> [EXERCISE REQUIREMENTS]
For this exercise, reproduce the entries below exactly, but only from the line containing "Vicky Phelan says" through the line containing "delay dementi", both included.

------------------------------------------------------------

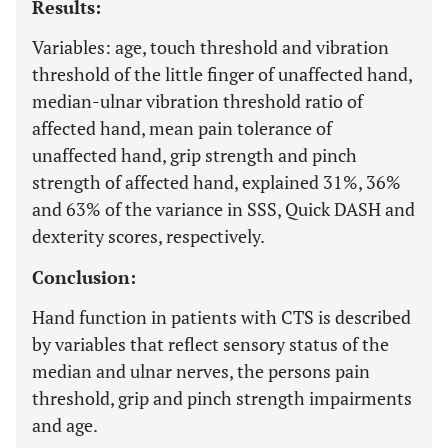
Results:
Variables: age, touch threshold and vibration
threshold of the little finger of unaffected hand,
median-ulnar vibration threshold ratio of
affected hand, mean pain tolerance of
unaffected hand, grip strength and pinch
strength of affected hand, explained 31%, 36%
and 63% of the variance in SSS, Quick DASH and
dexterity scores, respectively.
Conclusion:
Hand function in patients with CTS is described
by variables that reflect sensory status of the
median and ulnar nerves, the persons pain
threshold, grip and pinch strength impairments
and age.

------------------------------------------------------------

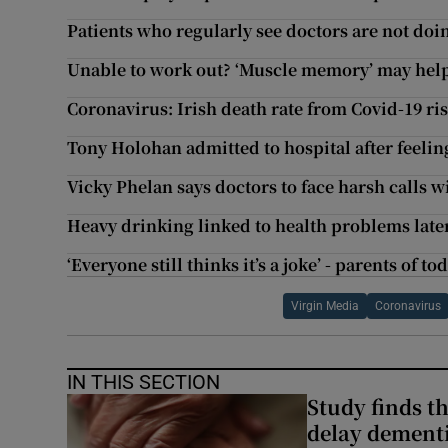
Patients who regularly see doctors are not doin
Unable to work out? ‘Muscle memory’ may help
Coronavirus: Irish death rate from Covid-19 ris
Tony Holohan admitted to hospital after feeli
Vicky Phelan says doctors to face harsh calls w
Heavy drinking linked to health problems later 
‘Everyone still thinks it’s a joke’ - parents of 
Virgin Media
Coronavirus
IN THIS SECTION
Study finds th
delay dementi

------------------------------------------------------------

> [RESPONSE TO THIS TASK]
Vicky Phelan says doctors to face harsh calls w
Heavy drinking linked to health problems later 
‘Everyone still thinks it’s a joke’ - parents of 
Virgin Media
Coronavirus
IN THIS SECTION
Study finds th
delay dementi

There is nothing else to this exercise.